[Start of Attachment]

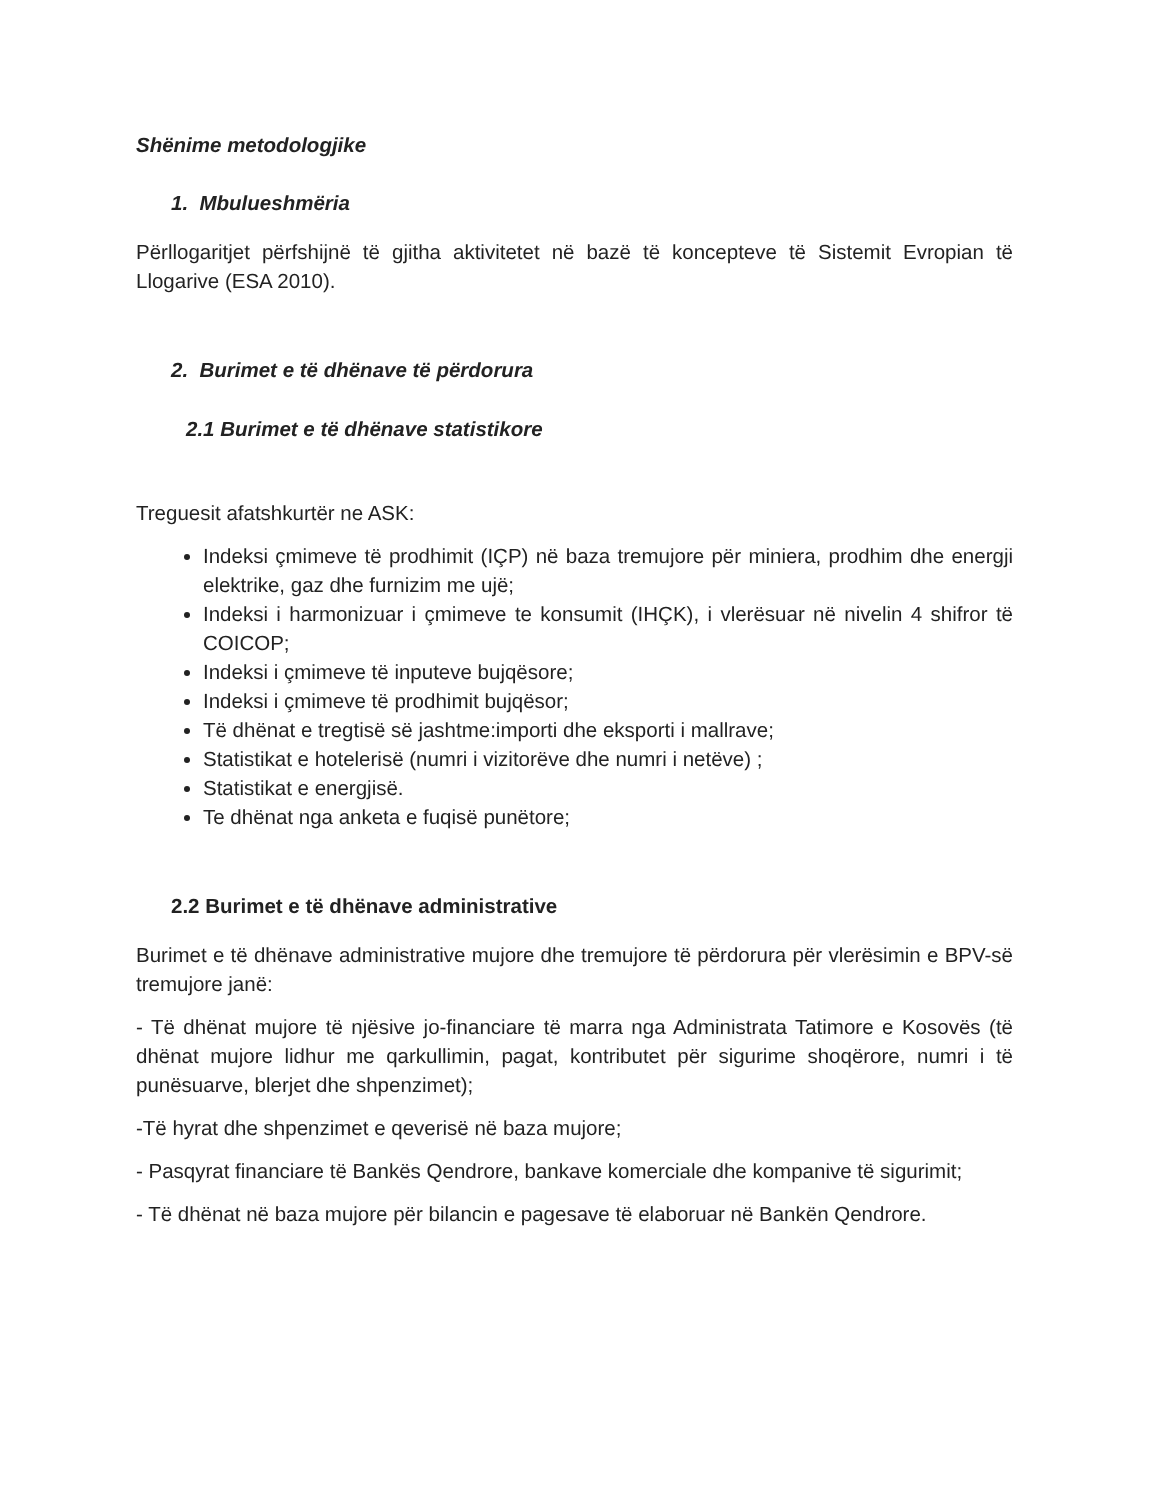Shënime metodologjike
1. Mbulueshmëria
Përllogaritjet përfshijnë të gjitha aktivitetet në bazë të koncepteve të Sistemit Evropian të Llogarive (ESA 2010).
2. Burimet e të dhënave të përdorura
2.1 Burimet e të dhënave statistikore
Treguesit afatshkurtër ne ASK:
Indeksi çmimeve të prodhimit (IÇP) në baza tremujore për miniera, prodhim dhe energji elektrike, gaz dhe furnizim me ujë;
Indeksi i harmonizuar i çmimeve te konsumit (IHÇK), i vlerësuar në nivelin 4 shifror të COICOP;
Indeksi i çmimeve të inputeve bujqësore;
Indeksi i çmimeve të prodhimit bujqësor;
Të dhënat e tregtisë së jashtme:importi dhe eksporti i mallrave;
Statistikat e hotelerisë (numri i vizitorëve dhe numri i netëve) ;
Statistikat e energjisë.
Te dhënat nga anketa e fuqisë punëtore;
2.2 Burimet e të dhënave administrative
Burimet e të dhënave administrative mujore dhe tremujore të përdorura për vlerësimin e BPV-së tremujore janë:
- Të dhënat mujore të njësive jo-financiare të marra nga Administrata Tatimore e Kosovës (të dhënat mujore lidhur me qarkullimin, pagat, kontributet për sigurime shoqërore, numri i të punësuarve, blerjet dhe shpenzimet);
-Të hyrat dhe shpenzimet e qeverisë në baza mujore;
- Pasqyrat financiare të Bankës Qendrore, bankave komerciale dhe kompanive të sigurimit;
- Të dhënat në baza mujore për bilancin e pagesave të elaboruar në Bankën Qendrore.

[End of Attachment]
[Start of Attachment]

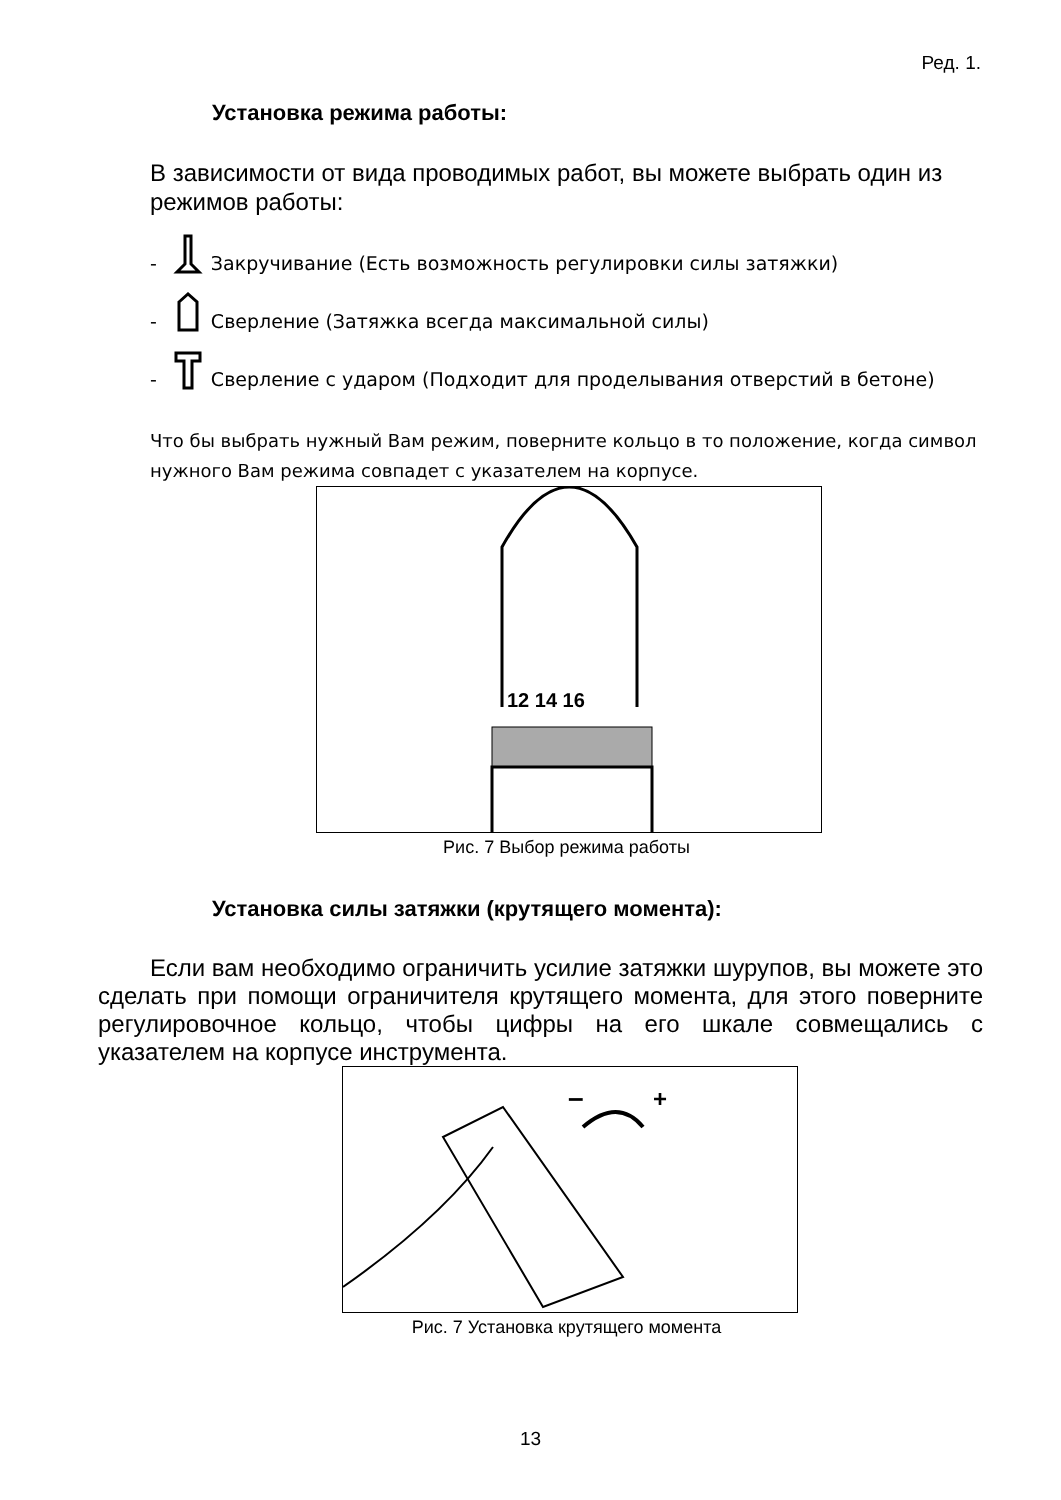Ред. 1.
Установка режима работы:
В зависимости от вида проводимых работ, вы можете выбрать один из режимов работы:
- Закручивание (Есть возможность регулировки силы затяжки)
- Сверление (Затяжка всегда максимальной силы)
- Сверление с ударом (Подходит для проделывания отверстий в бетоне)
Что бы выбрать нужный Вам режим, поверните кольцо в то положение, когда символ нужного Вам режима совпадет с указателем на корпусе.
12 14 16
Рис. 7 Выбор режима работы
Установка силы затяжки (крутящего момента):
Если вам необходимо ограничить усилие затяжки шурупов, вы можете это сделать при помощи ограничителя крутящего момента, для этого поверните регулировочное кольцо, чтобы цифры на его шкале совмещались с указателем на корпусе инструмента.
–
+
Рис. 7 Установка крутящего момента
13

[End of Attachment]

— WHAT YOU SHOULD DO —
Your reply should hold every line from the data that contains "Indeksi", copied in full.

— RESULT FOR THIS TASK —
Indeksi çmimeve të prodhimit (IÇP) në baza tremujore për miniera, prodhim dhe energji elektrike, gaz dhe furnizim me ujë;
Indeksi i harmonizuar i çmimeve te konsumit (IHÇK), i vlerësuar në nivelin 4 shifror të COICOP;
Indeksi i çmimeve të inputeve bujqësore;
Indeksi i çmimeve të prodhimit bujqësor;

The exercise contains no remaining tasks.